-- TEXTO APRESENTADO --
══════════════════════════════

Falta de rendimentos e problemas de saúde mental são preocupações comuns dos portugueses. Inquérito revela que isolamento e incerteza são as maiores causas de ansiedade e stress.
"O Impacto Social da Pandemia" é este o título do estudo lançado esta sexta-feira pelo Instituto de Ciências Sociais da Universidade de Lisboa (ICS-ULisboa) e pelo ISCTE - Instituto Universitário de Lisboa (ISCTE-IUL) sobre a forma como os portugueses estão a viver as restrições impostas pelo Estado de Emergência.
O relatório baseia-se num inquérito online sobre a pandemia e que foi realizado entre 25 e 29 de março, com uma amostra de 11500 inquiridos.
Lançado dez dias depois do fecho das escolas e uma semana depois da declaração do estado de emergência, o questionário permite concluir que a maioria dos portugueses que afirmam estar a ser financeiramente afetados pela crise provocada pela pandemia já vivia com dificuldades económicas antes da Covid-19.

══════════════════════════════

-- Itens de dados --

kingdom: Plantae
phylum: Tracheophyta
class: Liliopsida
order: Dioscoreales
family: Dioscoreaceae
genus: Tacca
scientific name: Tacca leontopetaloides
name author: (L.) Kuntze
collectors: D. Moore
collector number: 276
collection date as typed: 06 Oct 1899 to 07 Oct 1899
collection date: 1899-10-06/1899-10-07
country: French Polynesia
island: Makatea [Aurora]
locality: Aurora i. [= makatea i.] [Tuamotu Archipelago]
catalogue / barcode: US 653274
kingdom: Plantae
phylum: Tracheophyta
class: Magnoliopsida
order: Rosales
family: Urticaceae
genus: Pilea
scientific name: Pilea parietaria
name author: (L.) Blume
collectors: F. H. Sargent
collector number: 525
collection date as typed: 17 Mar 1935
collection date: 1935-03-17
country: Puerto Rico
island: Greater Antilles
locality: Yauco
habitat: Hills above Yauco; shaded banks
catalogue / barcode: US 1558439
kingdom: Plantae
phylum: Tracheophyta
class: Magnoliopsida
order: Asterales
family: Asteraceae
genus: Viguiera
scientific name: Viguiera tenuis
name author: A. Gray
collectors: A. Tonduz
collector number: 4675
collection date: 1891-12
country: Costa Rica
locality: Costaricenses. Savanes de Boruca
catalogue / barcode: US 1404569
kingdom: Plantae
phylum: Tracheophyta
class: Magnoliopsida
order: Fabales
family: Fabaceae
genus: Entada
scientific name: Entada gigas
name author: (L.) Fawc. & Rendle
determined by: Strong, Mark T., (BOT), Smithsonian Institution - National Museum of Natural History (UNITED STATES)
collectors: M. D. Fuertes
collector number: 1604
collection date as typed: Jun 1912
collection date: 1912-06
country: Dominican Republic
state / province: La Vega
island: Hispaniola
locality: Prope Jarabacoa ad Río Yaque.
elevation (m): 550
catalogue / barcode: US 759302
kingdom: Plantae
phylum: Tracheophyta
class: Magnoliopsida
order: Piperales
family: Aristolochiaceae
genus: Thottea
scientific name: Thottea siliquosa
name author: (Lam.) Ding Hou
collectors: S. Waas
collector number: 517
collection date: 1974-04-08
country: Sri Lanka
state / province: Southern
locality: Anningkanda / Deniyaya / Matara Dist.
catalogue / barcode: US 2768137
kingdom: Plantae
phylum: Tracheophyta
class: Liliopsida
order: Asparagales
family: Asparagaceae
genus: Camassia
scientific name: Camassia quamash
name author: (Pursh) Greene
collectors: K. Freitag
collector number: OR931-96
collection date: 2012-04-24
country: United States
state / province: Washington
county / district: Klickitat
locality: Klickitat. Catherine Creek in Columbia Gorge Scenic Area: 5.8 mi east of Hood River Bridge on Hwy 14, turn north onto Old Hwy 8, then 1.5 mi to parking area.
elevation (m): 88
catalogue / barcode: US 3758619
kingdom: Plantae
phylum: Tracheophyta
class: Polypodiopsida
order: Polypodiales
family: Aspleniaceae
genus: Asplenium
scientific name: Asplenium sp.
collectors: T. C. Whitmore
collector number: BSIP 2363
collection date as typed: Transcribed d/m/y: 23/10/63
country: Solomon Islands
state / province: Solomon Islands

══════════════════════════════

-- ATIVIDADE --
No texto sobre o impacto social da pandemia, altere o trecho que começa em "Falta de rendimentos" e acaba em "ansiedade e stress.", substituindo "isolamento" por "solidão".

-- RESPOSTA --
Falta de rendimentos e problemas de saúde mental são preocupações comuns dos portugueses. Inquérito revela que solidão e incerteza são as maiores causas de ansiedade e stress.